WHEN US OFFICIALS say that a particular policy move is not aimed at countering China’s growing influence, it is a good rule of thumb to assume that it is. Thus, with the security pact newly announced between the United States, the United Kingdom, and Australia, the awkwardly named AUKUS.
AUKUS seeks to provide Australia’s navy with the technology and advice to build at least eight nuclear-powered submarines, which will make it the seventh navy to deploy them. They will replace a dozen conventionally powered subs ordered from France but never delivered because of unresolved disagreements over local sourcing, among other issues.
That $90 billion order has been cancelled, to Paris’s displeasure. To add to European annoyance, the AUKUS agreement was announced the day before the EU was due to outline its Indo-Pacific strategy. The EU is increasingly being pushed into an uncomfortable no man’s land between Beijing and Washington.
It is unimaginable that Australia will deploy the subs anywhere but under the waters of the region. Equally, it is inconceivable to regard the announcement as anything other than a tighter drawing together of the three countries in a common ‘Indo-Pacific’ security alliance, which has China as its threat nation.
While the subs are the headline-catching element, the agreement also involves the trio sharing information and technology on intelligence and quantum technology. This will complement, not replace, existing arrangements such as the Five Eyes intelligence-sharing partnership between New Zealand, Canada and the AUKUS countries.
As such, it adds another layer to a growing set of overlapping security cooperation initiatives being advanced in response to China’s growing military power.

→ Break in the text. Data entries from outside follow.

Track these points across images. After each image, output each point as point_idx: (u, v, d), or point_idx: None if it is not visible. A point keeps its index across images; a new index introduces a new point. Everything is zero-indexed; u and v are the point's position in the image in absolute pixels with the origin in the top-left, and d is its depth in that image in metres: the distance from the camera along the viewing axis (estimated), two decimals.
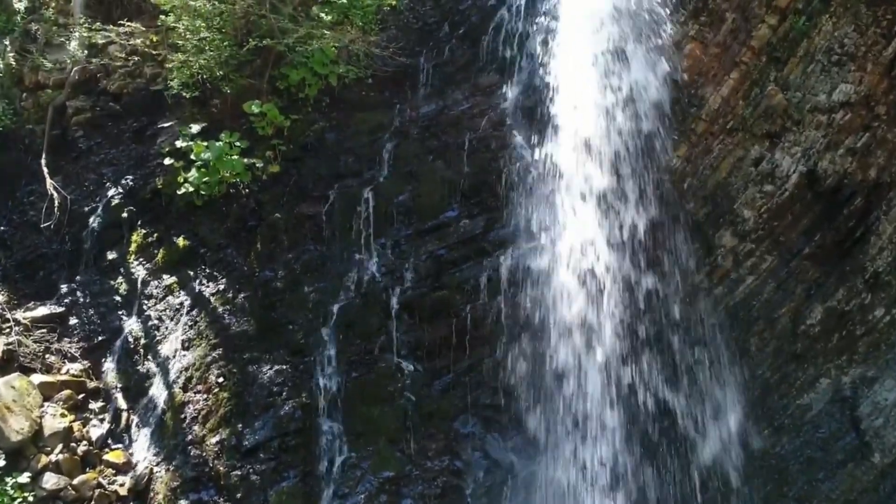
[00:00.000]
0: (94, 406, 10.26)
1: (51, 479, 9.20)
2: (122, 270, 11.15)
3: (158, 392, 10.01)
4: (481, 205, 10.27)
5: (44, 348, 10.53)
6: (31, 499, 8.96)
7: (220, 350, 9.81)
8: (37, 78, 13.19)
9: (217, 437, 9.30)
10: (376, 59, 11.56)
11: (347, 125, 11.24)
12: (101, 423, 10.11)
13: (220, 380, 9.59)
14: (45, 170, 11.94)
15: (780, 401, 9.89)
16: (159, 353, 10.27)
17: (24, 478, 9.04)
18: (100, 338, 10.77)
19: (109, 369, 10.52)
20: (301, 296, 10.01)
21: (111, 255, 11.31)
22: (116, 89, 12.84)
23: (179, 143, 10.88)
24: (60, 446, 9.52)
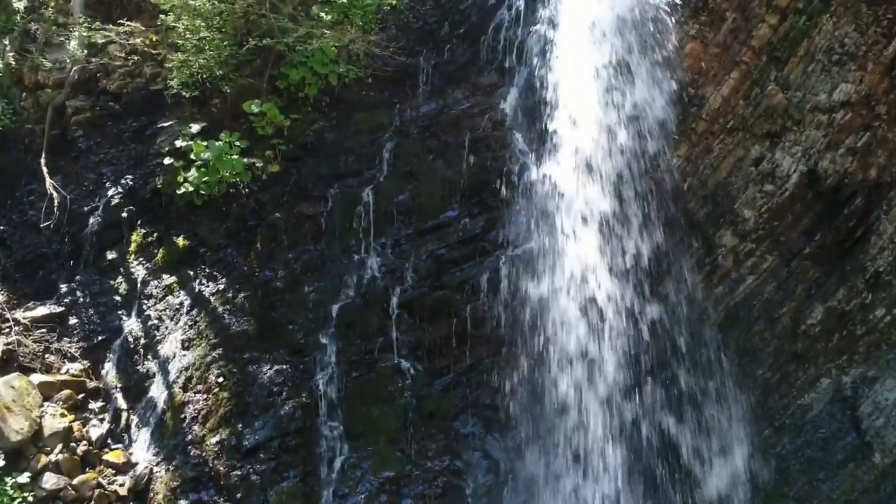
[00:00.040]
0: (93, 406, 10.25)
1: (50, 479, 9.19)
2: (121, 270, 11.14)
3: (158, 392, 10.00)
4: (481, 204, 10.25)
5: (43, 348, 10.51)
6: (30, 499, 8.95)
7: (220, 350, 9.80)
8: (36, 77, 13.17)
9: (217, 437, 9.29)
10: (376, 59, 11.56)
11: (347, 125, 11.23)
12: (101, 422, 10.10)
13: (220, 380, 9.58)
14: (45, 169, 11.92)
15: (780, 401, 9.89)
16: (159, 353, 10.26)
17: (24, 478, 9.03)
18: (100, 337, 10.76)
19: (109, 369, 10.51)
20: (301, 296, 10.00)
21: (111, 255, 11.30)
22: (116, 89, 12.83)
23: (179, 143, 10.87)
24: (60, 446, 9.51)
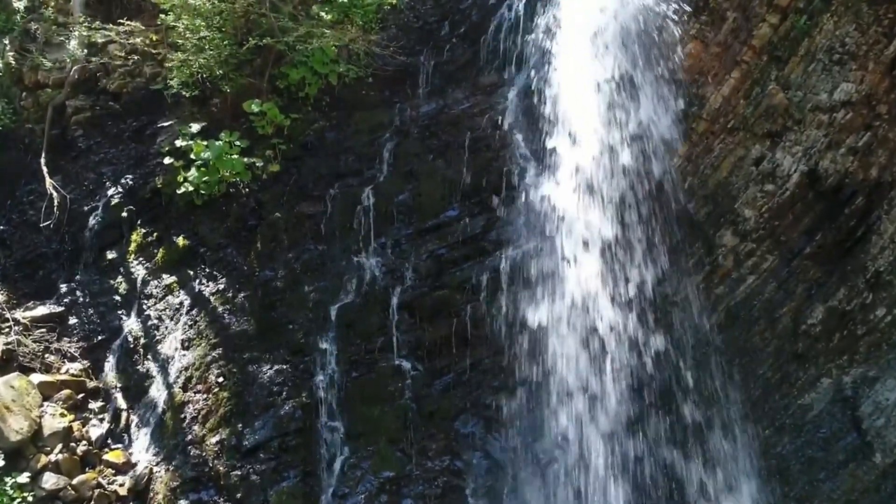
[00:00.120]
0: (93, 406, 10.25)
1: (50, 479, 9.18)
2: (121, 270, 11.14)
3: (158, 392, 9.99)
4: (482, 204, 10.24)
5: (43, 348, 10.51)
6: (30, 499, 8.95)
7: (220, 350, 9.79)
8: (36, 77, 13.18)
9: (217, 436, 9.28)
10: (377, 58, 11.56)
11: (348, 124, 11.23)
12: (101, 422, 10.09)
13: (220, 379, 9.58)
14: (45, 169, 11.93)
15: (781, 400, 9.86)
16: (159, 353, 10.25)
17: (24, 478, 9.02)
18: (99, 337, 10.76)
19: (109, 369, 10.51)
20: (301, 295, 9.99)
21: (111, 255, 11.30)
22: (116, 88, 12.83)
23: (179, 143, 10.87)
24: (60, 446, 9.51)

Australia will also buy cruise missiles from the United States for the Royal Australian Air Force as well as Tomahawk cruise missiles for its navy, which presumably the subs will carry.
Cruise missiles are the weapon of choice to attack, or at the least deter, naval aircraft carrier battle groups at sea. They also give Australia, and by proxy the West, the capability to strike targets inside China such as airfields and command and control facilities for the PLA’s integrated air and missile defence systems.
Beijing’s criticism of the deal has been swift, if somewhat pro-forma, perhaps because the military threat is some years out; the subs are unlikely to be deployed until 2040. By then, the PLA-Navy will have more of its own nuclear-powered subs in the water.
Foreign ministry spokesman Zhao Lijian said:
The nuclear submarine cooperation between the US, the UK and Australia has seriously undermined regional peace and stability, intensified the arms race and undermined international non-proliferation efforts. The export of highly sensitive nuclear submarine technology to Australia by the US and the UK proves once again that they are using nuclear exports as a tool for geopolitical game and adopting double standards.
He added that:
Seeking closed and exclusive clique runs counter to the trend of the times and the aspirations of countries in the region, which finds no support and leads nowhere. Relevant countries should abandon the outdated Cold War zero-sum mentality and narrow-minded geopolitical perception, respect the will of the people of regional countries and do more to contribute to regional peace, stability and development. Otherwise, they will only end up shooting themselves in the foot.
The time frame for building Australia’s subs will be lengthy. According to US President Joe Biden, the first 18 months of the agreement will be spent working out how to build the subs under these conditions without violating non-proliferation commitments.
Australia is a party to two regional non-proliferation agreements. Its prime minister, Scott Morrison, says that his country seeks to become neither a military nor civil nuclear power.
That the United States and the United Kingdom are ready to take the rare step of exporting sensitive nuclear technology to a non-nuclear nation underlines the serious intent of AUKUS. It may also spur Beijing to accelerate the build-out of its blue-water navy.
Australia’s nuclear submarines, when they do eventually launch, will provide another means of deterrence.
The AUKUS agreement has been welcomed in Tokyo and Taipei, and will be, if not so openly, in countries such as South Korea, Vietnam, Thailand, the Philippines and India, also concerned about China’s growing demonstrations of military power in the region.
However, other ASEAN members will be warier in pubic and private. Indonesia has expressed its concern ‘over the continuing arms race and power projection in the region’.
If the agreement does not worsen Australia-China relations, it will only be because they are already at such a low ebb. Canberra is arguably now the Western government that is most openly confrontational towards China save for Washington.